I definitely grew attached to our characters. I really loved Jemma and Apple. I loved the relationship these two had. Love is pretty much a thing of the past since making babies is more important, but these two managed to find it in all the chaos. I also genuinely liked Lady. She annoyed me at first just constantly obsessing over "rolling" and wanting to be a mama. And even trying to go back to the Holy Wood after what happened to her there and knowing she didn't have people to turn to after it. But I started liking her more when she tried going back, leaving Jemma and Apple and then realizing she had nothing to go back to. She realized the people she cared about weren't in Holy Wood, they were right beside her getting out of that place and protecting her. She started acting a bit smarter, wanting to help get further away and wanting to find out more about "the end" and what caused it. She starts thinking more about if they can find a way to live past it and less about rolling and making babies. I also liked "Teek," the exile. He was willing to show and use his intelligence if it meant finding a way to try and live past the end. I love that even though he seemed shifty when we first met him, it was actually because of him hiding that he can read and is actually pretty smart. So he's only trying to hide what could get him killed or kicked out again. He's actually a cool guy. 

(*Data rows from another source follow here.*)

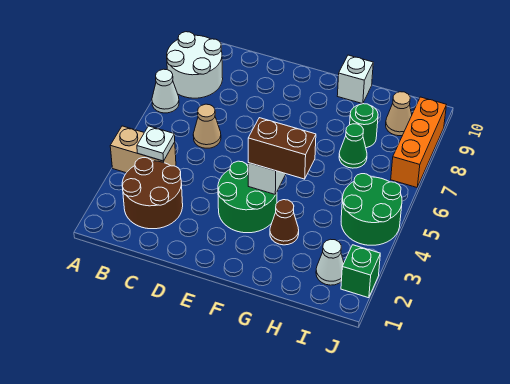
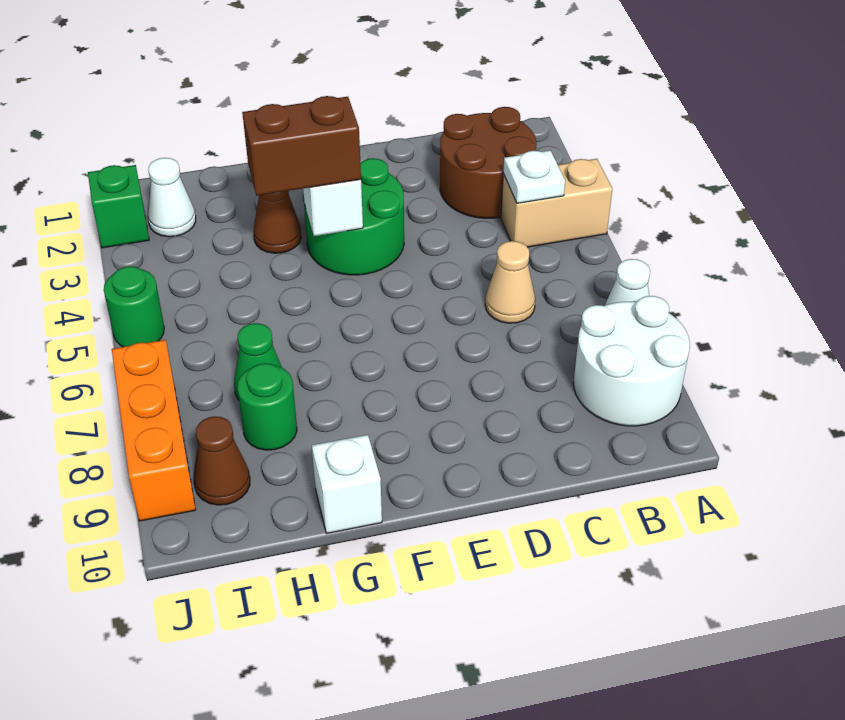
green 2x2 round brick [341,174,402,245] -> green 1x1 round brick [104,266,164,347]
tan 1x1 cone [386,92,412,136] -> brown 1x1 cone [194,416,250,505]

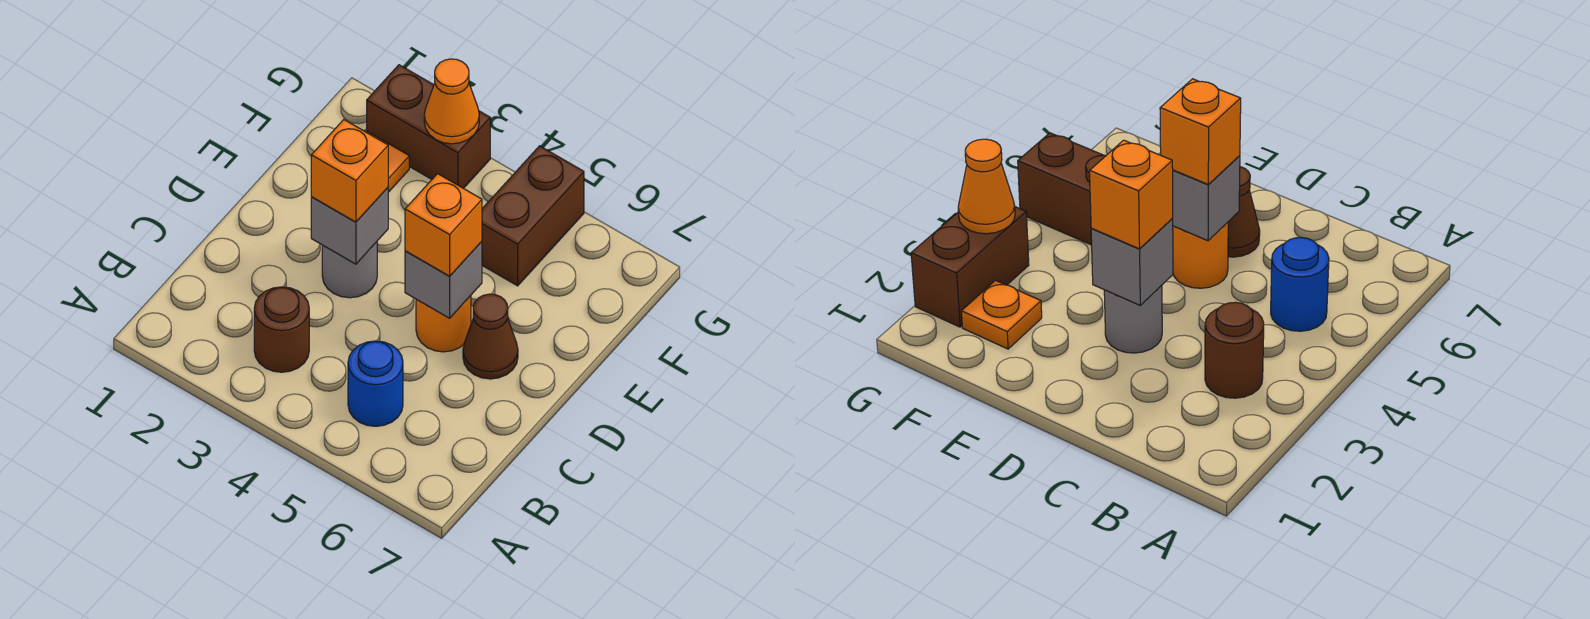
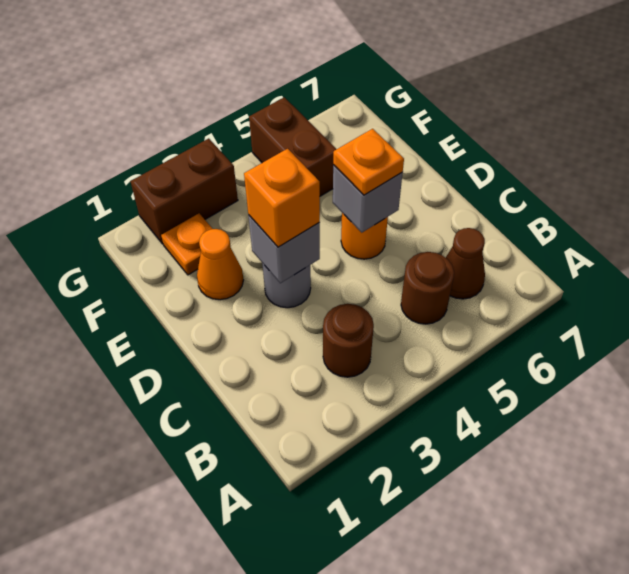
blue 1x1 round brick [348,341,403,426] -> brown 1x1 round brick [401,252,454,324]
orange 1x1 brick [405,174,482,276] -> orange 1x1 plate [333,129,404,195]
brown 1x1 cone [463,294,518,379] -> brown 1x1 cone moved to [446,228,485,299]
orange 1x1 cone [424,59,479,144] -> orange 1x1 cone moved to [197,229,243,300]

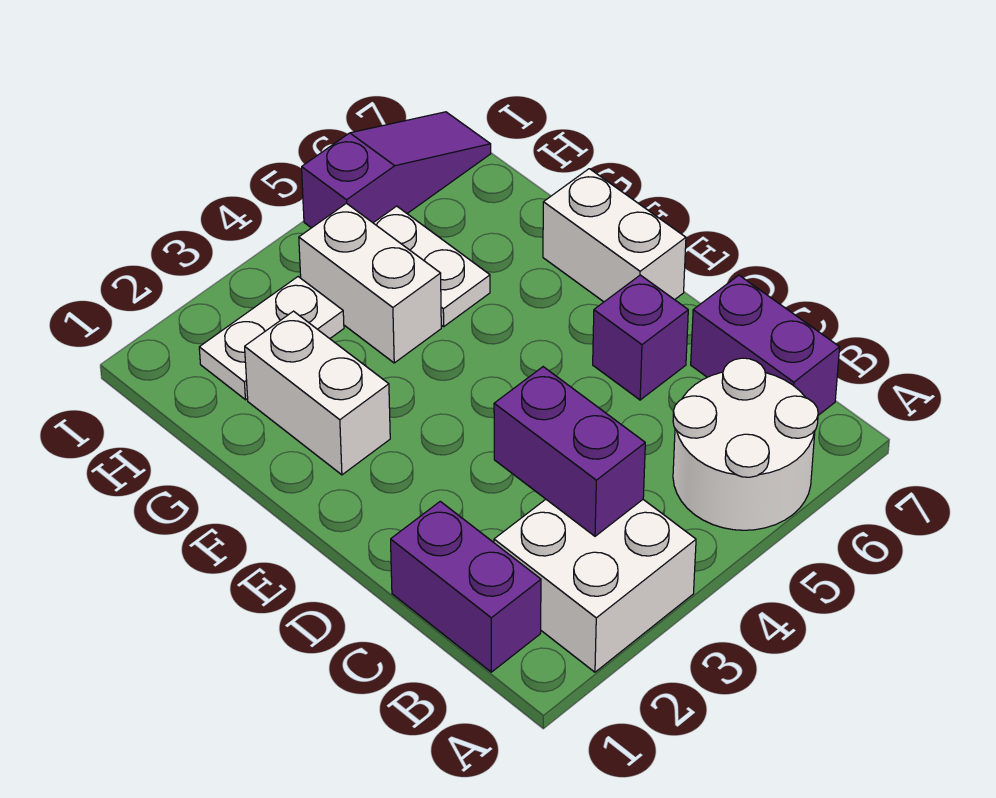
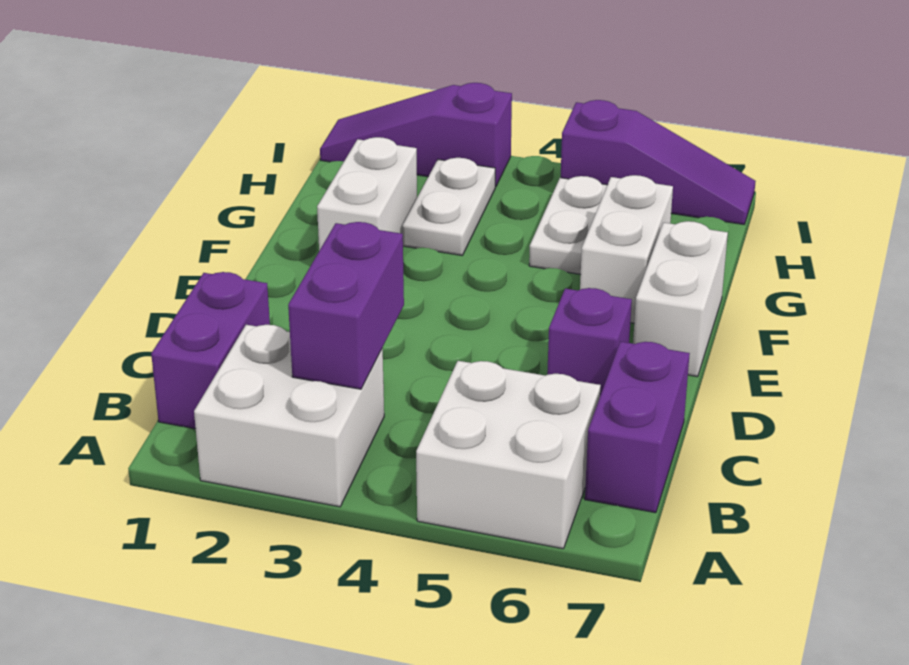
white 2x2 round brick [673,358,818,530] -> white 2x2 brick [416,361,601,549]
white 1x2 brick [299,203,441,363] -> white 1x2 brick moved to [580,175,673,323]
white 1x2 plate [199,277,344,400] -> white 1x2 plate turned to [402,158,495,255]
none -> purple 1x3 slope [320,83,512,187]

What I didn't like is the fact the first almost half of the book is mainly about "rolling." We genuinely get that in order to keep the population going, people had to have babies. But it was just constantly talked about in almost every chapter up until our characters leave Holy Wood. It got really repetitive and old after reading it for so long. The other thing I didn't enjoy so much was the end. Our group finally makes it down near San Diego to try and find who caused everything and the entire scene with the scientist takes place in the last 5% of the book. It felt rushed just squeezing it in that small section and there could have been more explanation of things both about the end and how they could try to fix it had it not been squeezed in that small bit. We get pretty much a quick explanation that the end involved nano-tech gone wrong and that Jemma could be a part of fixing it with her connection to the haze. However, I'm hoping we'll get a sequel that will conquer this trying to stop the ending.